L’émaillage iranien ou “minâkari” est aussi poétiquement appelé “miniature de l’incendie”, et ce n’est pas pour rien : l’émaillage découle d’une alchimie entre les éléments par la chaleur du feu. La fusion de matières à la fois minérales et végétales permet l’obtention d’éclatantes couleurs, parmi elles, le bleu azur, auquel le terme “minâ” fait référence. Ce travail du feu est complété par un travail minutieux de peinture, de coloration et d’ornement qui fait toute la splendeur de cet art. Techniquement, l’émaillage persan se décline en trois catégories : la peinture émaillée, le tchârkhâneh signifiant “en carreaux” et la cavité émaillée.
Si la technique de l’émaillage persan est si élaborée, c’est qu'elle est le fruit de millénaires de savoir-faire. En effet, l'artisanat de l’émaillage remonte à 1500 av J-C, en pleine dynastie sassanide, mais certaines œuvres datent de l’empire achéménide comme l’un d’une paire de brassards du trésor d’Oxus exposé au Victoria and Albert Museum et qui était autrefois incrusté d’émail.

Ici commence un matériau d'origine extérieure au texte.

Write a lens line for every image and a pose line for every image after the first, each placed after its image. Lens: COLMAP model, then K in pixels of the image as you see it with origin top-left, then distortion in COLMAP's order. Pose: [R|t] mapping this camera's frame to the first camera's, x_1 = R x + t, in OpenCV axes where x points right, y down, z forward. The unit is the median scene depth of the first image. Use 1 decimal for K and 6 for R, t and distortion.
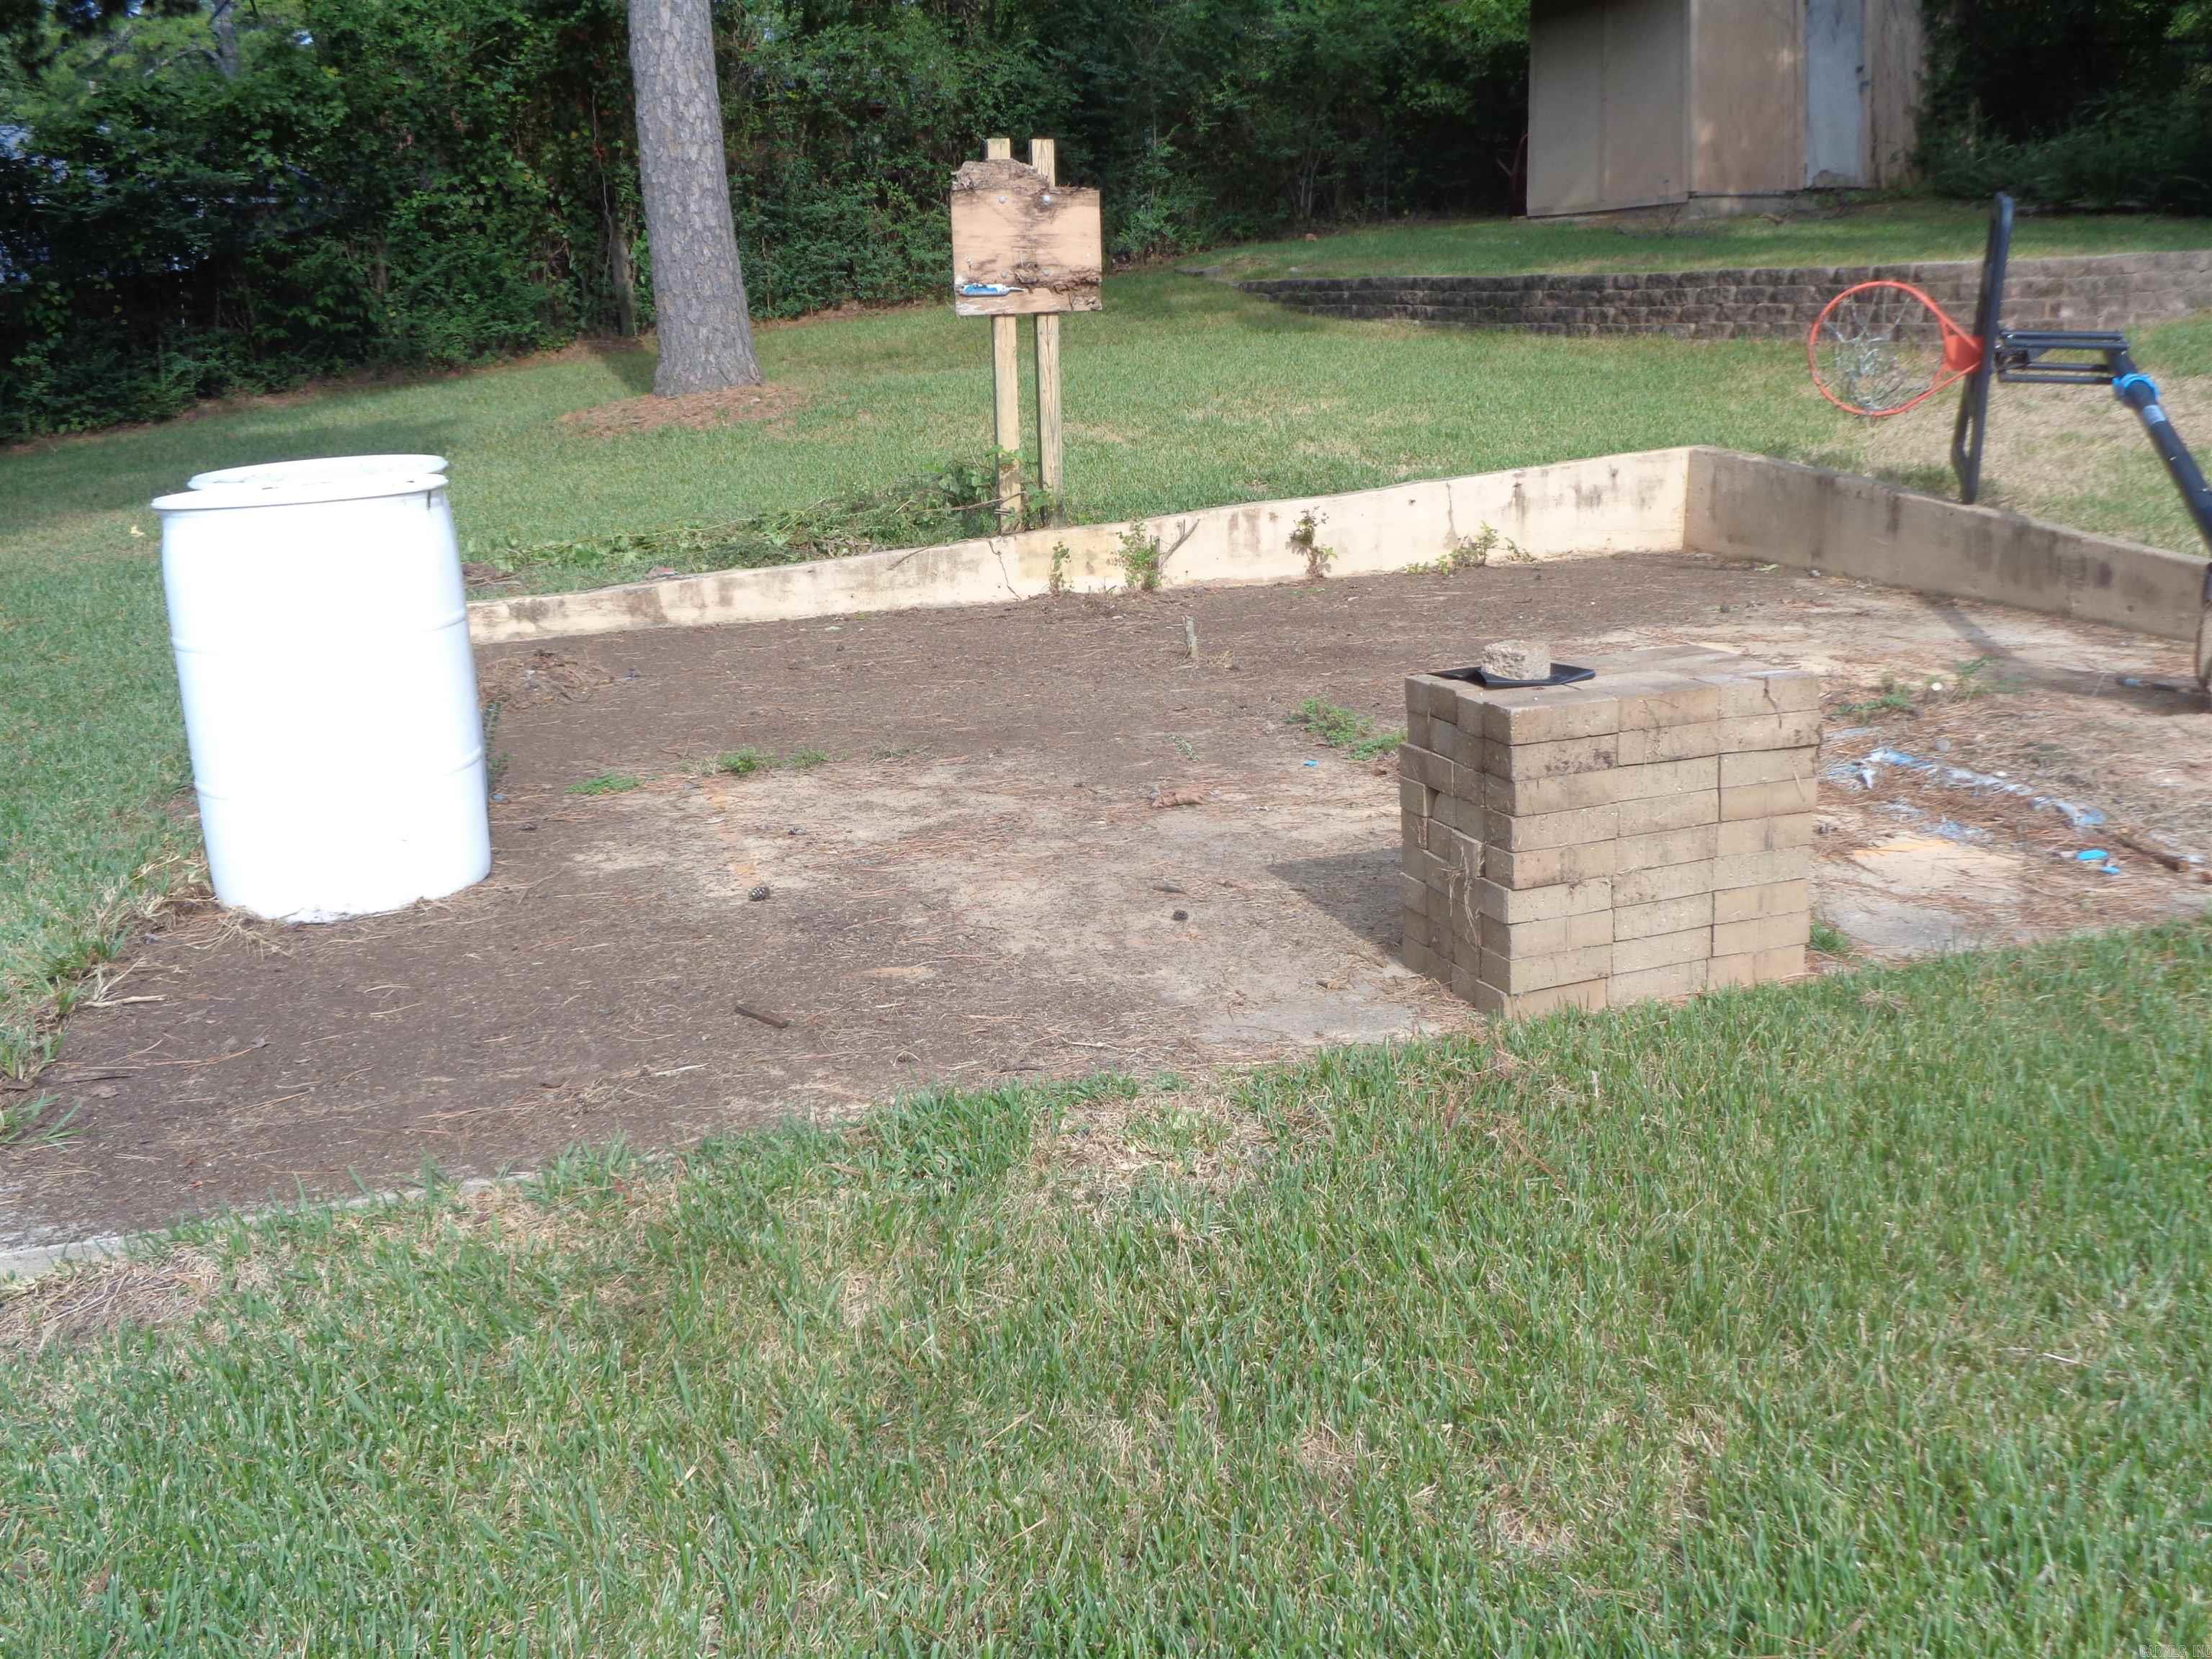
lens RADIAL K [[2082.0, 0, 1106.0], [0, 2082.0, 829.5], [0, 0, 1]] dist [-0.034544, 0.026795]
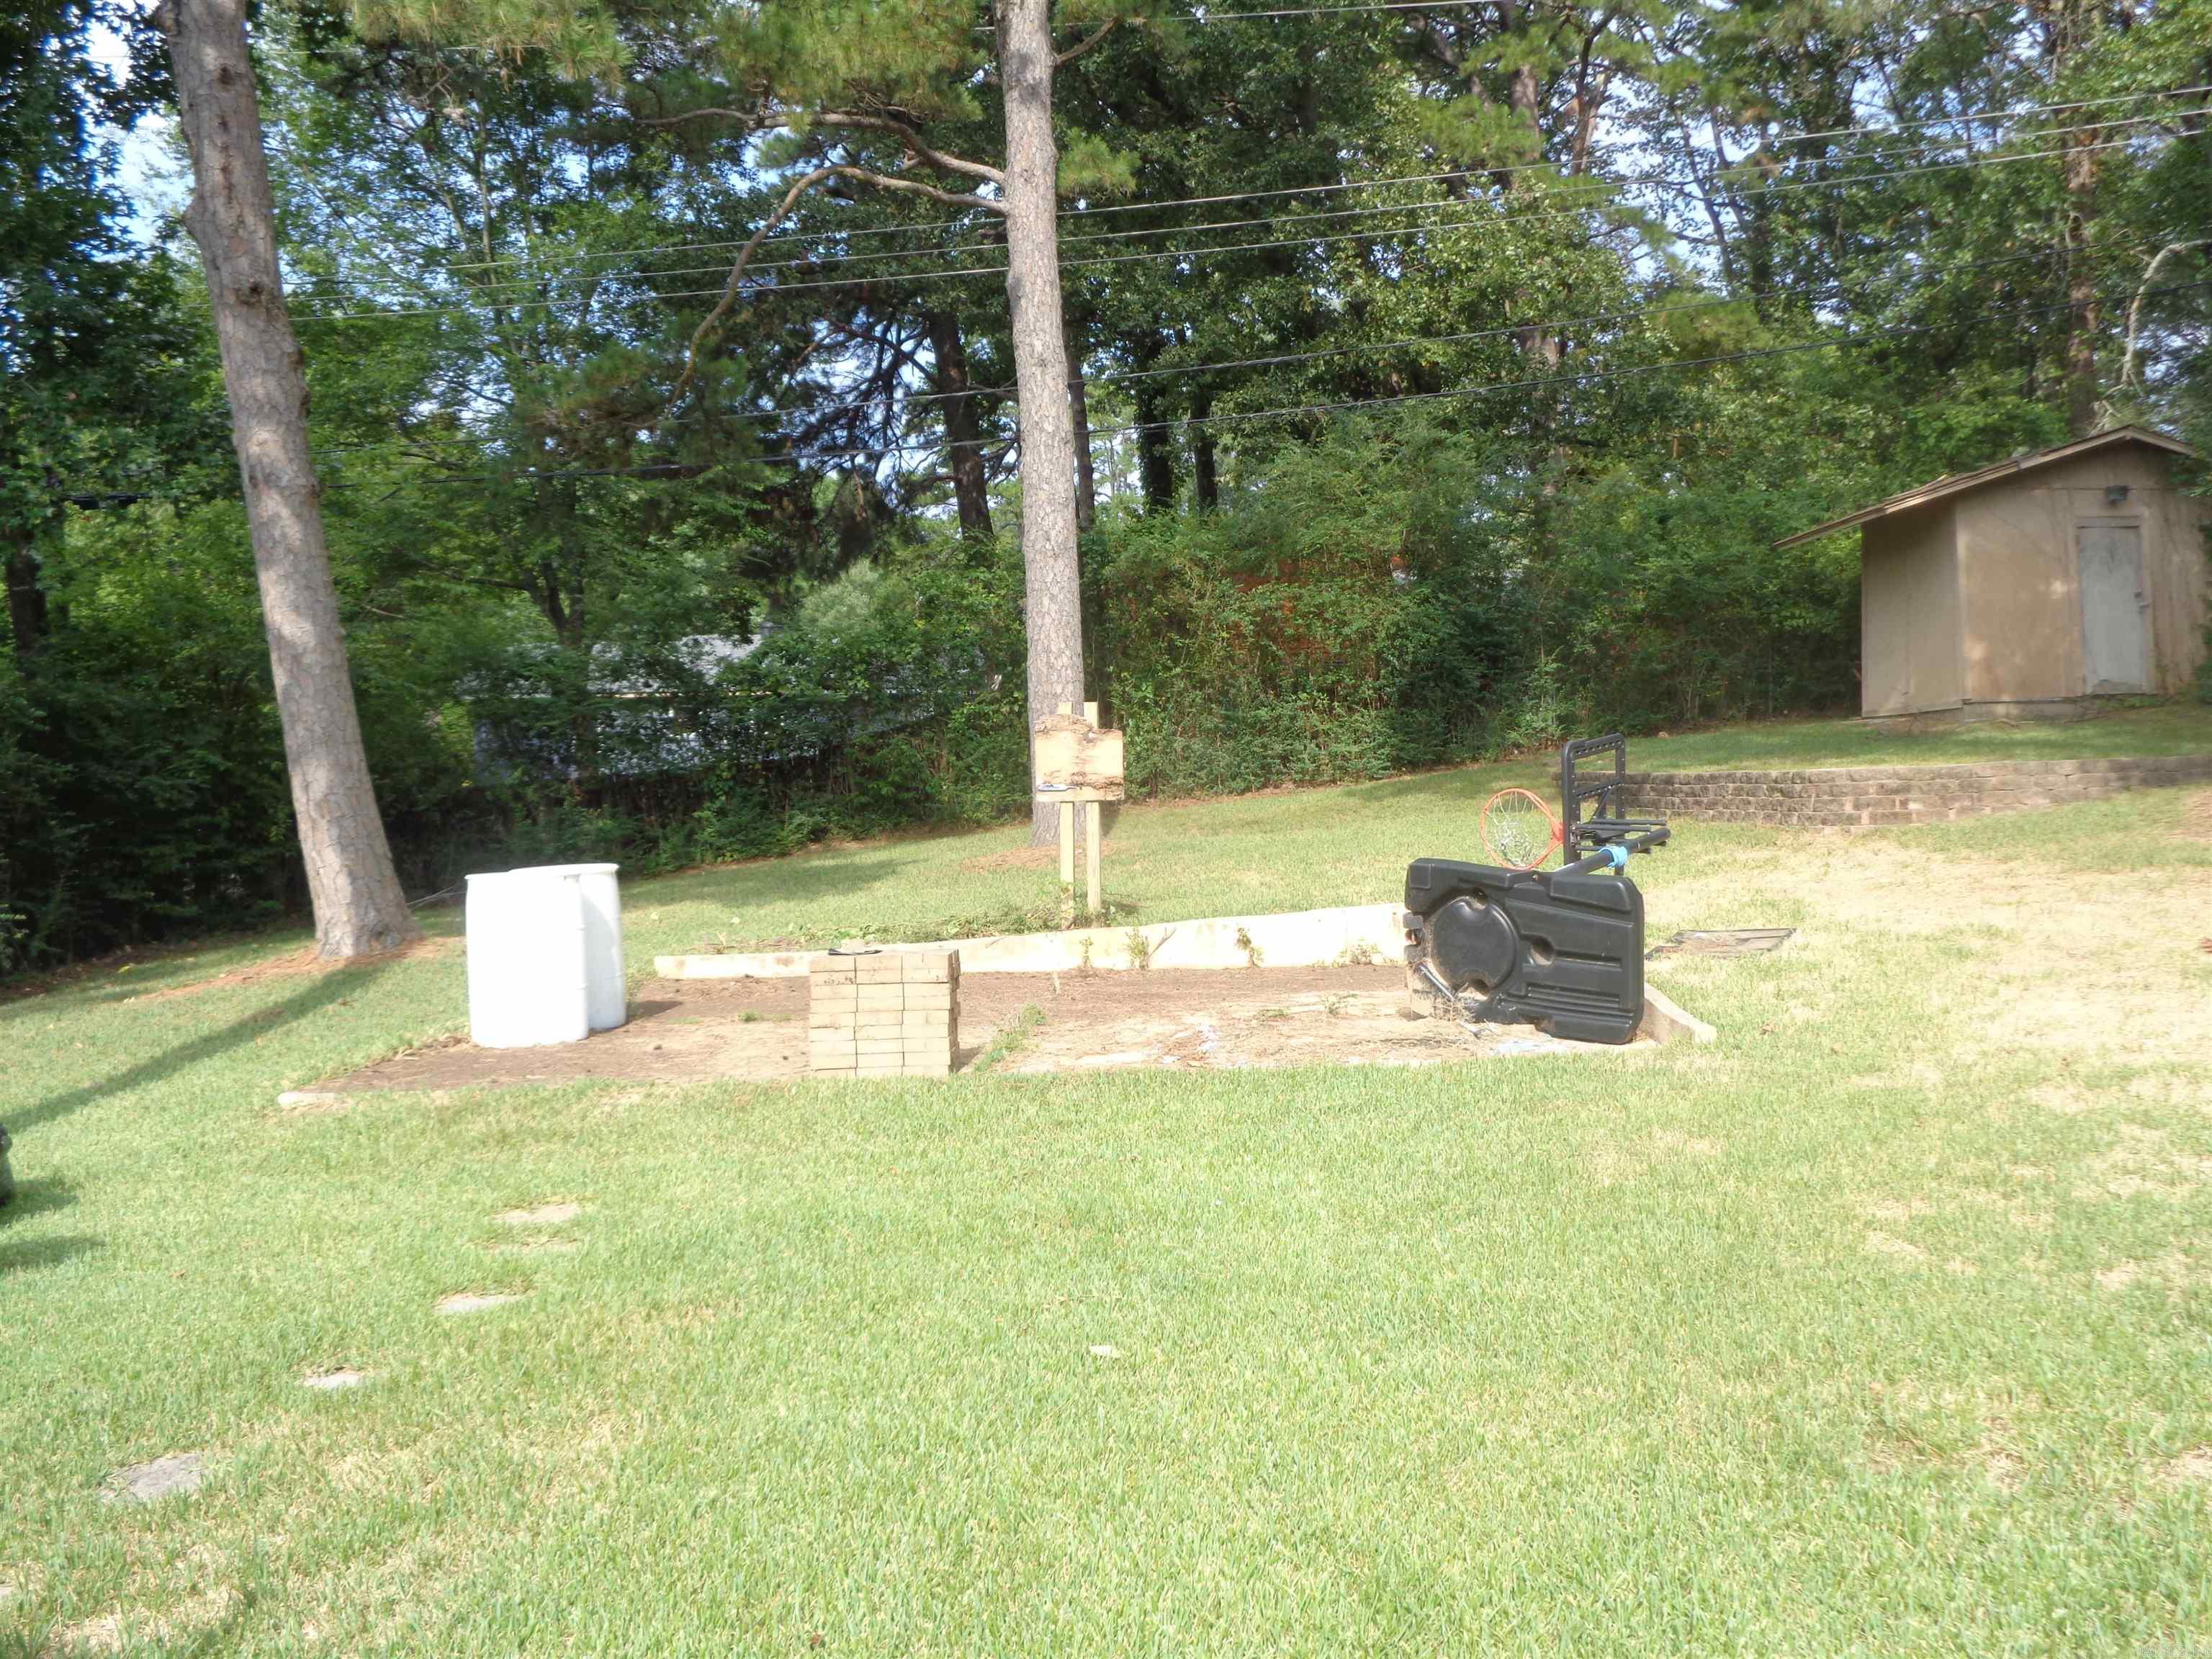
lens RADIAL K [[2082.0, 0, 1106.0], [0, 2082.0, 829.5], [0, 0, 1]] dist [-0.034544, 0.026795]
pose [[0.930535, 0.019629, -0.365677, 0.286480], [-0.098696, 0.975056, -0.198810, 0.051116], [0.352653, 0.221090, 0.909261, -0.248926]]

Au fil des dynasties et des influences de ses voisins, l’émaillage persan mute et nous livre un formidable témoignage des bouleversements culturels traversés par l’Iran. Ainsi, l’influence arabe à partir du VIIème siècle est palpable à travers les motifs caractéristiques de l’islam que l’on retrouve sur les objets issus de l’émaillage.
Dès le XIIIème siècle, le style de cet art change de nouveau sous l’influence de l’Empire Mongol : la représentation de personnages de la cour impériale remplace les arabesques et annonce un renouveau culturel. C’est d’ailleurs le souverain mongol Ghâzân Khân qui aurait contribué à l’élaboration de la technique de l’émaillage grâce à ses précieuses connaissances en chimie.
À partir du XVIème siècle, à l’époque des Safavides, la culture persane s'épanouit pleinement. L’émaillage caractéristique de cette période prospère nous le révèle : les vases en argent sont parés de dessins en miniature représentant les fêtes de la cour, les guerres, les activités auxquelles s’adonnaient les nobles comme la chasse ou l’équitation. Nous retrouvons également des motifs rappelant la poésie persane composés d’oiseaux et d’animaux sur des fonds floraux de diverses couleurs parmi lesquelles le bleu céleste et le vert amande.
Au cours du XIXème siècle, sous le règne fastueux des Kadjars, l’émaillage se décline en de nombreux objets : des plats en or aux boucles d’oreilles, en passant par les bracelets, les boîtes et les vases. Ces objets, qu'ils fassent partie du quotidien ou qu’ils soient purement ornementaux, ont en commun la prédominance de bleu azur et de vert offrant une forte intensité chromatique.
Bien que l’on rapporte que les périodes antérieures à celle des Kadjars ont été prospères en termes de fabrication d’objets émaillés, la fragilité des émaux a fait que nombre d’entre eux ont disparu à ce jour. Par conséquent, la majorité des pièces datant de l’ancienne Perse nous proviennent de l’époque des Kadjars.
Nous ne pourrions aborder l’émaillage persan sans évoquer Ispahan qui en est le berceau. La décoration de métaux émaillés caractérise et sublime l’architecture et l’art de cette ville mythique. Encore aujourd’hui, la peinture émaillée y demeure une pratique artisanale alors qu’elle s’est essoufflée dans les autres villes d’Iran. Dans la rue Tchahâr-Bâgh, non loin de la place Naqsh-e Jahân, il est possible d’admirer les œuvres des artistes locaux dont la technique se transmet de père en fils. Parmi ces artistes, l'illustre Shokrollâh Sani’zâdeh, qui est à l’origine de pièces contribuant au rayonnement de cet art.
Aujourd’hui comme il y a mille ans, l’émaillage symbolise le raffinement de l’art persan et nous livre un précieux témoignage des différentes périodes traversées par l’Iran. Bien que la culture persane ait subi les bouleversements liés aux invasions et aux dynasties successives, l’émaillage a non seulement subsisté mais il a évolué, nourri par les innovations propres à chaque époque.